I have noticed that the top major at a lot of Colleges is Economics. I don’t want to get lost within the crowd, so what are some other subcategories I could major/minor in to make me stand out more than the plain old Econ majors?
What’s going to make you stand out (presumably to employers?) is not your major by itself, but what you do with it.
An economics major who has strong quantitative skills, knows how to program in Python or Ruby, and has 2-3 internships under his belt? Stands out. An economics major who spent a summer at the IMF, the World Bank, or administering microfinance programs in West Africa for a nonprofit? Stands out. An economics major who does an independent project with economics professors and publishes it or presents it at national conferences? Stands out (although perhaps more to grad programs than employers).
If you want to major in economics, major in economics - but then do internships and jobs and/or learn skills that make you stand out.
@juillet The main thing I was asking is what are the sub-categories that can play into economics (i.e. finance, business, etc.).
Sanskrit?
@DrGoogle Thanks for the suggestion
Here’s how the [Journal of Economic Literature](American Economic Association) has classified academic fields of economics. There is a subfield called financial economics, which is related to finance. There’s also one that refers to business economics specifically. A lot of these subfields are individually related to business.
Virtually anything can play into economics.
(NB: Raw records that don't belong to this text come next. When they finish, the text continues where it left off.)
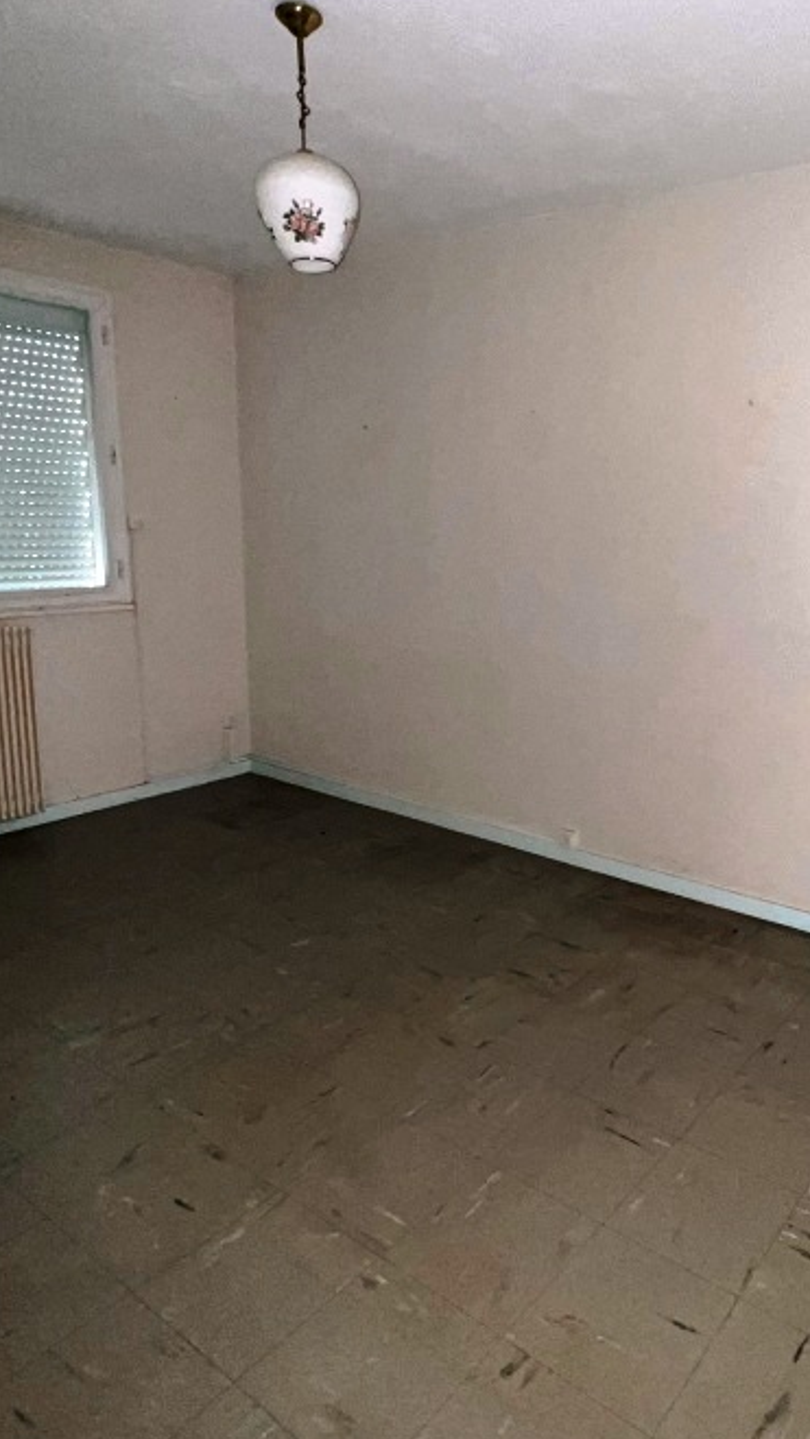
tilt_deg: -9.2
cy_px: 662
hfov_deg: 48.8
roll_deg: -1.7
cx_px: 640
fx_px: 839
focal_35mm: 22
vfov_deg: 81.0
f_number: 1.8
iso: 250
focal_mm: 1.57
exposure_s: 1/27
You can pair political science and economics to get political economy. You can pair psychology and economics to get behavioral economics. Economics and math produces game theory or econometrics. Economics and history yields historical economics (I actually helped an undergrad student with a quant project in historical economics when I was teaching). Earth science/environmental science and economics makes environmental economics…you get the picture.
I guess the question is…what do you want to do?
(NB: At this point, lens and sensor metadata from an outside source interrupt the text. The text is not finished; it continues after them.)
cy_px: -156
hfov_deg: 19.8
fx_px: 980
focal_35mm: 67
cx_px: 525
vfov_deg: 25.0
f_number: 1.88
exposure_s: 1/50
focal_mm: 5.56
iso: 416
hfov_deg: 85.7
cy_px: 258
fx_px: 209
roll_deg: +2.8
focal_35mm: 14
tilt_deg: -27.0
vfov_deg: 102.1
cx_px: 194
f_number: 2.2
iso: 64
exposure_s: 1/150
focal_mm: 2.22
@Dylan197 Neither finance or business is under the umbrella of economics. A school may have other focuses under economics (international, labor economics, economic history, etc.), but most schools I’ve seen simply teaches you a bit of all.
AFAIK, there aren’t really subcategories to economics, and finance and business certainly do not go under economics.
EDIT: @juillet proved me wrong. However, financial economics won’t teach you everything you need to know for a finance career, unless it is a business degree.
@Woandering, I was going to say the EXACT same thing until I did a search to see if someone had published on the subfields of economics, lol. I never thought of finance and business as under the economics umbrella. I’d still argue that they aren’t - just like psychology isn’t, but there’s still such a thing as behavioral economics because they can be blended/related.
I also want to point out that while I found it to answer the question, undergrads wouldn’t specialize anyway (with the exception of a few programs). You’d major in economics and get a broad education in the field.